About 8 miles north of NOTL, the flat water began to get choppy, gradually building into the predicted 10 knot headwind. The wind produced half-meter waves, and occasionally produced sets of larger waves about 2 feet in height. The larger waves would have been more fun if we weren't still over 20 miles from our goal at night and in the dark.
As we paddled in the center of western Lake Ontario, I saw a small, dark shape dead ahead, and startled an apparently sleeping gull as I paddled within a foot or so of it. The bird took off suddenly, brushing its wings against my paddle blade, and flying across Patti's kayak in front of her face.
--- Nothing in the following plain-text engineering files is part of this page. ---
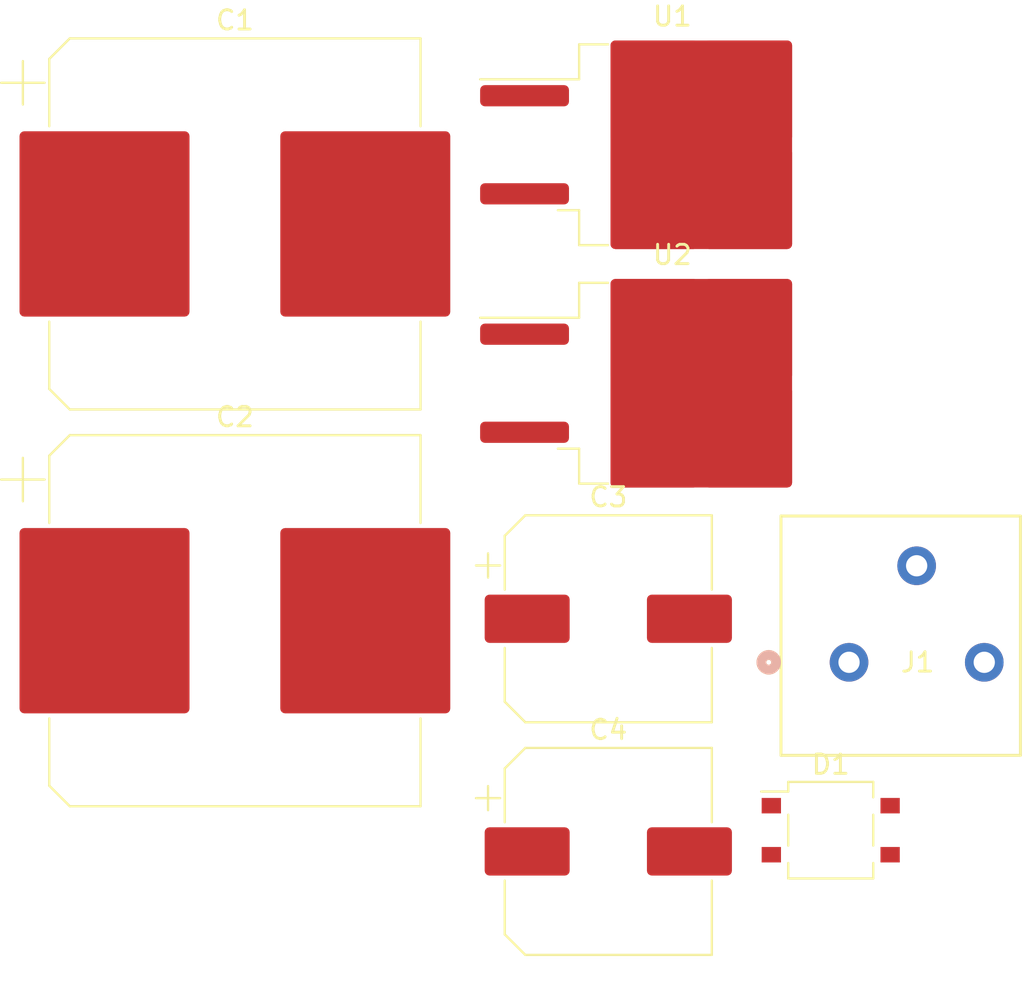
<source format=kicad_pcb>
(kicad_pcb (version 20221018) (generator pcbnew)

  (general
    (thickness 1.6)
  )

  (paper "A4")
  (layers
    (0 "F.Cu" signal)
    (31 "B.Cu" signal)
    (32 "B.Adhes" user "B.Adhesive")
    (33 "F.Adhes" user "F.Adhesive")
    (34 "B.Paste" user)
    (35 "F.Paste" user)
    (36 "B.SilkS" user "B.Silkscreen")
    (37 "F.SilkS" user "F.Silkscreen")
    (38 "B.Mask" user)
    (39 "F.Mask" user)
    (40 "Dwgs.User" user "User.Drawings")
    (41 "Cmts.User" user "User.Comments")
    (42 "Eco1.User" user "User.Eco1")
    (43 "Eco2.User" user "User.Eco2")
    (44 "Edge.Cuts" user)
    (45 "Margin" user)
    (46 "B.CrtYd" user "B.Courtyard")
    (47 "F.CrtYd" user "F.Courtyard")
    (48 "B.Fab" user)
    (49 "F.Fab" user)
    (50 "User.1" user)
    (51 "User.2" user)
    (52 "User.3" user)
    (53 "User.4" user)
    (54 "User.5" user)
    (55 "User.6" user)
    (56 "User.7" user)
    (57 "User.8" user)
    (58 "User.9" user)
  )

  (setup
    (pad_to_mask_clearance 0)
    (pcbplotparams
      (layerselection 0x00010fc_ffffffff)
      (plot_on_all_layers_selection 0x0000000_00000000)
      (disableapertmacros false)
      (usegerberextensions false)
      (usegerberattributes true)
      (usegerberadvancedattributes true)
      (creategerberjobfile true)
      (dashed_line_dash_ratio 12.000000)
      (dashed_line_gap_ratio 3.000000)
      (svgprecision 4)
      (plotframeref false)
      (viasonmask false)
      (mode 1)
      (useauxorigin false)
      (hpglpennumber 1)
      (hpglpenspeed 20)
      (hpglpendiameter 15.000000)
      (dxfpolygonmode true)
      (dxfimperialunits true)
      (dxfusepcbnewfont true)
      (psnegative false)
      (psa4output false)
      (plotreference true)
      (plotvalue true)
      (plotinvisibletext false)
      (sketchpadsonfab false)
      (subtractmaskfromsilk false)
      (outputformat 1)
      (mirror false)
      (drillshape 1)
      (scaleselection 1)
      (outputdirectory "")
    )
  )

  (net 0 "")
  (net 1 "Net-(D1-+)")
  (net 2 "GND")
  (net 3 "Net-(D1--)")
  (net 4 "+24VDC")
  (net 5 "-24VDC")
  (net 6 "-24AC")
  (net 7 "+24AC")
  (net 8 "Line Hot")
  (net 9 "Line Neutral")

  (footprint "Connector_THT:CONN_1985205" (layer "F.Cu") (at 158.052601 90.3952))

  (footprint "Capacitor_SMD:CP_Elec_18x22" (layer "F.Cu") (at 120.91 88.24))

  (footprint "Package_TO_SOT_SMD:TO-263-2" (layer "F.Cu") (at 143.555 75.94))

  (footprint "Package_TO_SOT_SMD:TO-263-2" (layer "F.Cu") (at 143.555 63.59))

  (footprint "Capacitor_SMD:CP_Elec_18x22" (layer "F.Cu") (at 120.91 67.69))

  (footprint "Capacitor_SMD:CP_Elec_10x10.5" (layer "F.Cu") (at 140.24 100.19))

  (footprint "Package_TO_SOT_SMD:TO-269AA" (layer "F.Cu") (at 151.755 99.09))

  (footprint "Capacitor_SMD:CP_Elec_10x10.5" (layer "F.Cu") (at 140.24 88.14))

)

</source>
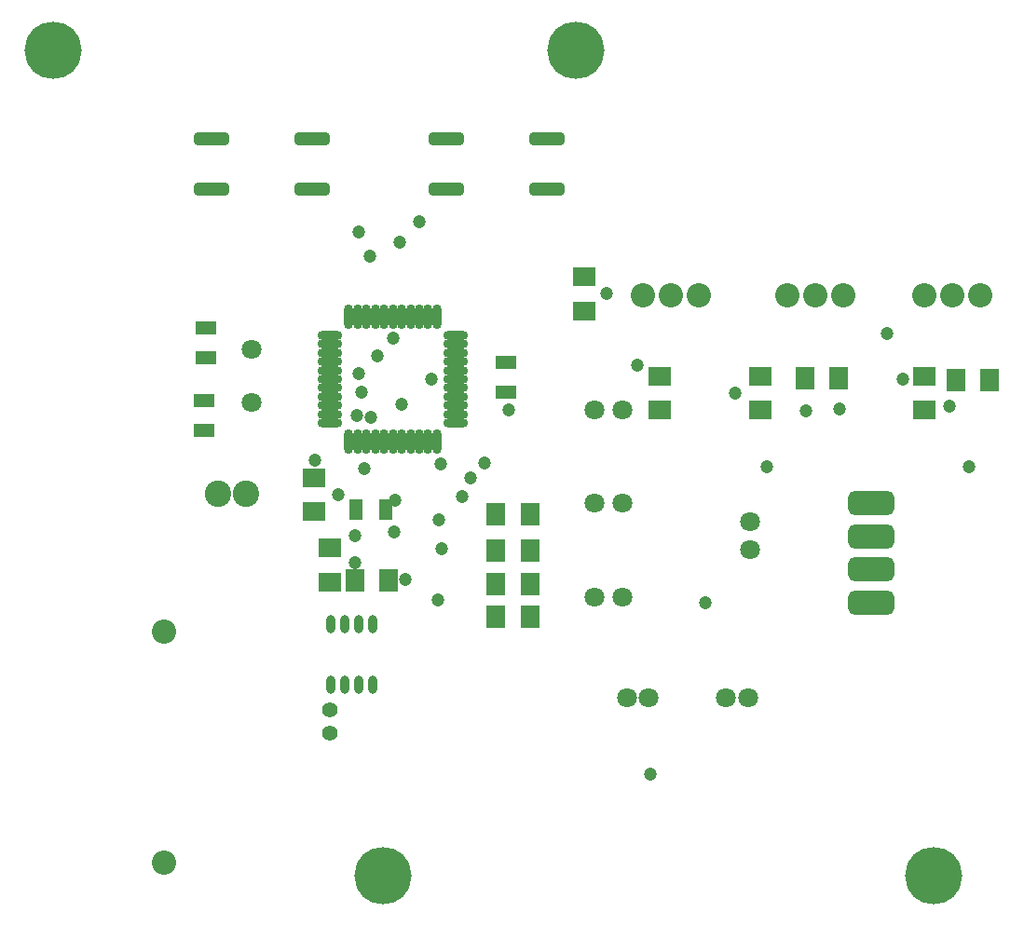
<source format=gts>
G04 Layer_Color=8388736*
%FSLAX24Y24*%
%MOIN*%
G70*
G01*
G75*
%ADD35R,0.0828X0.0671*%
%ADD36R,0.0671X0.0828*%
G04:AMPARAMS|DCode=37|XSize=126.1mil|YSize=47.4mil|CornerRadius=13.8mil|HoleSize=0mil|Usage=FLASHONLY|Rotation=180.000|XOffset=0mil|YOffset=0mil|HoleType=Round|Shape=RoundedRectangle|*
%AMROUNDEDRECTD37*
21,1,0.1261,0.0197,0,0,180.0*
21,1,0.0984,0.0474,0,0,180.0*
1,1,0.0277,-0.0492,0.0098*
1,1,0.0277,0.0492,0.0098*
1,1,0.0277,0.0492,-0.0098*
1,1,0.0277,-0.0492,-0.0098*
%
%ADD37ROUNDEDRECTD37*%
%ADD38O,0.0316X0.0887*%
%ADD39O,0.0887X0.0316*%
%ADD40R,0.0749X0.0513*%
%ADD41R,0.0513X0.0749*%
%ADD42O,0.0316X0.0651*%
G04:AMPARAMS|DCode=43|XSize=165.5mil|YSize=86.7mil|CornerRadius=23.7mil|HoleSize=0mil|Usage=FLASHONLY|Rotation=180.000|XOffset=0mil|YOffset=0mil|HoleType=Round|Shape=RoundedRectangle|*
%AMROUNDEDRECTD43*
21,1,0.1655,0.0394,0,0,180.0*
21,1,0.1181,0.0867,0,0,180.0*
1,1,0.0474,-0.0591,0.0197*
1,1,0.0474,0.0591,0.0197*
1,1,0.0474,0.0591,-0.0197*
1,1,0.0474,-0.0591,-0.0197*
%
%ADD43ROUNDEDRECTD43*%
%ADD44C,0.0867*%
%ADD45C,0.0710*%
%ADD46C,0.0946*%
%ADD47C,0.0552*%
%ADD48C,0.2049*%
%ADD49C,0.0474*%
D35*
X23678Y18613D02*
D03*
Y19833D02*
D03*
X20978Y23383D02*
D03*
Y22163D02*
D03*
X33128Y18613D02*
D03*
Y19833D02*
D03*
X27278Y18613D02*
D03*
Y19833D02*
D03*
X11299Y16201D02*
D03*
Y14980D02*
D03*
X11878Y13683D02*
D03*
Y12463D02*
D03*
D36*
X35488Y19673D02*
D03*
X34268D02*
D03*
X30088Y19755D02*
D03*
X28868D02*
D03*
X17818Y14873D02*
D03*
X19038D02*
D03*
X17818Y13573D02*
D03*
X19038D02*
D03*
X17818Y12373D02*
D03*
X19038D02*
D03*
X17818Y11223D02*
D03*
X19038D02*
D03*
X13988Y12523D02*
D03*
X12768D02*
D03*
D37*
X11228Y28309D02*
D03*
Y26537D02*
D03*
X7628Y28309D02*
D03*
Y26537D02*
D03*
X16028D02*
D03*
Y28309D02*
D03*
X19628Y26537D02*
D03*
Y28309D02*
D03*
D38*
X12553Y21967D02*
D03*
X12868D02*
D03*
X13183D02*
D03*
X13498D02*
D03*
X13813D02*
D03*
X14128D02*
D03*
X14443D02*
D03*
X14758D02*
D03*
X15073D02*
D03*
X15388D02*
D03*
X15703D02*
D03*
X15703Y17479D02*
D03*
X15388Y17479D02*
D03*
X15073D02*
D03*
X14758Y17479D02*
D03*
X14443D02*
D03*
X14128D02*
D03*
X13813D02*
D03*
X13498D02*
D03*
X13183D02*
D03*
X12868D02*
D03*
X12553D02*
D03*
D39*
X16372Y21298D02*
D03*
Y20983D02*
D03*
Y20668D02*
D03*
Y20353D02*
D03*
Y20038D02*
D03*
Y19723D02*
D03*
Y19408D02*
D03*
Y19093D02*
D03*
Y18778D02*
D03*
Y18463D02*
D03*
Y18148D02*
D03*
X11884D02*
D03*
Y18463D02*
D03*
Y18778D02*
D03*
Y19093D02*
D03*
Y19408D02*
D03*
Y19723D02*
D03*
Y20038D02*
D03*
Y20353D02*
D03*
X11884Y20668D02*
D03*
Y20983D02*
D03*
X11884Y21298D02*
D03*
D40*
X7378Y17892D02*
D03*
Y18955D02*
D03*
X7428Y21555D02*
D03*
Y20492D02*
D03*
X18178Y20305D02*
D03*
Y19242D02*
D03*
D41*
X12796Y15052D02*
D03*
X13859D02*
D03*
D42*
X11897Y8800D02*
D03*
X12397D02*
D03*
X12897D02*
D03*
X13397D02*
D03*
X11897Y10946D02*
D03*
X12397D02*
D03*
X12897D02*
D03*
X13397D02*
D03*
D43*
X31228Y12911D02*
D03*
Y11711D02*
D03*
Y14073D02*
D03*
Y15273D02*
D03*
D44*
X25078Y22723D02*
D03*
X24078D02*
D03*
X23078D02*
D03*
X35128D02*
D03*
X34128D02*
D03*
X33128D02*
D03*
X30228D02*
D03*
X29228D02*
D03*
X28228D02*
D03*
X5928Y2406D02*
D03*
Y10673D02*
D03*
D45*
X26890Y13622D02*
D03*
Y14622D02*
D03*
X9078Y18873D02*
D03*
Y20794D02*
D03*
X21328Y11910D02*
D03*
X22328D02*
D03*
X21328Y15273D02*
D03*
X22328D02*
D03*
X21328Y18623D02*
D03*
X22328D02*
D03*
X26828Y8323D02*
D03*
X26041D02*
D03*
X23278D02*
D03*
X22491D02*
D03*
D46*
X8878Y15623D02*
D03*
X7878D02*
D03*
D47*
X11878Y7887D02*
D03*
Y7060D02*
D03*
D48*
X1969Y31496D02*
D03*
X20669D02*
D03*
X13780Y1969D02*
D03*
X33465D02*
D03*
D49*
X18268Y18622D02*
D03*
X21772Y22795D02*
D03*
X14134Y21181D02*
D03*
X12992Y19252D02*
D03*
X13346Y18346D02*
D03*
X15512Y19724D02*
D03*
X14449Y18819D02*
D03*
X13583Y20551D02*
D03*
X12913Y19921D02*
D03*
X34055Y18740D02*
D03*
X34724Y16575D02*
D03*
X28898Y18583D02*
D03*
X26378Y19213D02*
D03*
X22874Y20236D02*
D03*
X30118Y18661D02*
D03*
X27520Y16575D02*
D03*
X13110Y16535D02*
D03*
X16890Y16181D02*
D03*
X25315Y11732D02*
D03*
X32362Y19724D02*
D03*
X31811Y21339D02*
D03*
X11339Y16811D02*
D03*
X12835Y18425D02*
D03*
X12913Y25000D02*
D03*
X15079Y25354D02*
D03*
X13307Y24134D02*
D03*
X14370Y24606D02*
D03*
X23346Y5591D02*
D03*
X14213Y15394D02*
D03*
X12165Y15591D02*
D03*
X17402Y16732D02*
D03*
X15748Y11811D02*
D03*
X16614Y15512D02*
D03*
X15866Y13661D02*
D03*
X14567Y12559D02*
D03*
X14173Y14252D02*
D03*
X15827Y16693D02*
D03*
X15787Y14685D02*
D03*
X12756Y14134D02*
D03*
X12756Y13150D02*
D03*
M02*

</source>
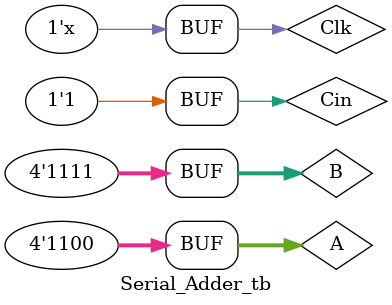
<source format=v>
`timescale 1ns/1ps

module Serial_Adder(Sum, Cout, A, B, Cin, Clk);
	
	output reg [3:0]Sum;
	output reg Cout;
	input [3:0]A,B;
	input Cin,Clk;
	reg i = 0;

always@(posedge Clk)
begin
	if(i == 0) {Cout,Sum[0]} = A[0]+B[0]+Cin;
	if(i < 4)  {Cout,Sum[i]} = A[i]+B[i]+Cout;
	else if(i > 4) i=0;
	i = i+1; 

end

endmodule

module Serial_Adder_tb();
	wire [3:0]Sum;
	wire Cout;
	reg [3:0]A,B;
	reg Cin,Clk;

Serial_Adder pa0(Sum, Cout, A, B, Cin,Clk);

initial 
begin
	A = 4'd12;
	B = 4'd15;
	Cin = 1'b1;
	Clk = 1'b0;

end


always #5 Clk = !Clk;

endmodule
</source>
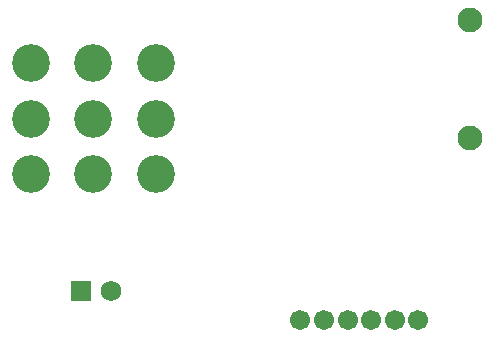
<source format=gbs>
G04 Layer: BottomSolderMaskLayer*
G04 EasyEDA v6.5.34, 2023-09-11 20:58:26*
G04 66fbaccae1544829bfe50452f84a022a,2c7f107921f9494b8657ce3d0c88cbd9,10*
G04 Gerber Generator version 0.2*
G04 Scale: 100 percent, Rotated: No, Reflected: No *
G04 Dimensions in millimeters *
G04 leading zeros omitted , absolute positions ,4 integer and 5 decimal *
%FSLAX45Y45*%
%MOMM*%

%AMMACRO1*1,1,$1,$2,$3*1,1,$1,$4,$5*1,1,$1,0-$2,0-$3*1,1,$1,0-$4,0-$5*20,1,$1,$2,$3,$4,$5,0*20,1,$1,$4,$5,0-$2,0-$3,0*20,1,$1,0-$2,0-$3,0-$4,0-$5,0*20,1,$1,0-$4,0-$5,$2,$3,0*4,1,4,$2,$3,$4,$5,0-$2,0-$3,0-$4,0-$5,$2,$3,0*%
%ADD10C,2.1016*%
%ADD11C,3.2032*%
%ADD12C,1.7272*%
%ADD13MACRO1,0.2032X0.762X-0.762X-0.762X-0.762*%
%ADD14C,1.7016*%

%LPD*%
D10*
G01*
X5207000Y14262100D03*
G01*
X5207000Y13262102D03*
D11*
G01*
X1489303Y13893901D03*
G01*
X2019300Y13893901D03*
G01*
X2549296Y13893901D03*
G01*
X1489303Y13423900D03*
G01*
X2019300Y13423900D03*
G01*
X2549296Y13423900D03*
G01*
X1489303Y12953898D03*
G01*
X2019300Y12953898D03*
G01*
X2549296Y12953898D03*
D12*
G01*
X2171687Y11963400D03*
D13*
G01*
X1917700Y11963400D03*
D14*
G01*
X3771900Y11722100D03*
G01*
X3971899Y11722100D03*
G01*
X4171899Y11722100D03*
G01*
X4371898Y11722100D03*
G01*
X4571898Y11722100D03*
G01*
X4771897Y11722100D03*
M02*

</source>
We watched the sunrise while we approached Toronto, with the head wind persisting for most of the remaining 26 miles, only fading as we paddled close to the Ontario mainland in the city. Finally, we entered Toronto harbor and paddled our kayaks to the outfitter who had invited me to take out at his place of business. Harbourfront Canoe & Kayak had a nice carpeted ramp, and we were able paddle right up onto the green carpet to end our journey. Pete was there waiting for us as we celebrated and packed up our wet gear.
Prior experience in long-distance paddling, night paddling, and open water paddling in a sea kayak is strongly advised. It was a lot of hard work; I'm glad we did it, but that was the first and last annual trip from NOTL to TO!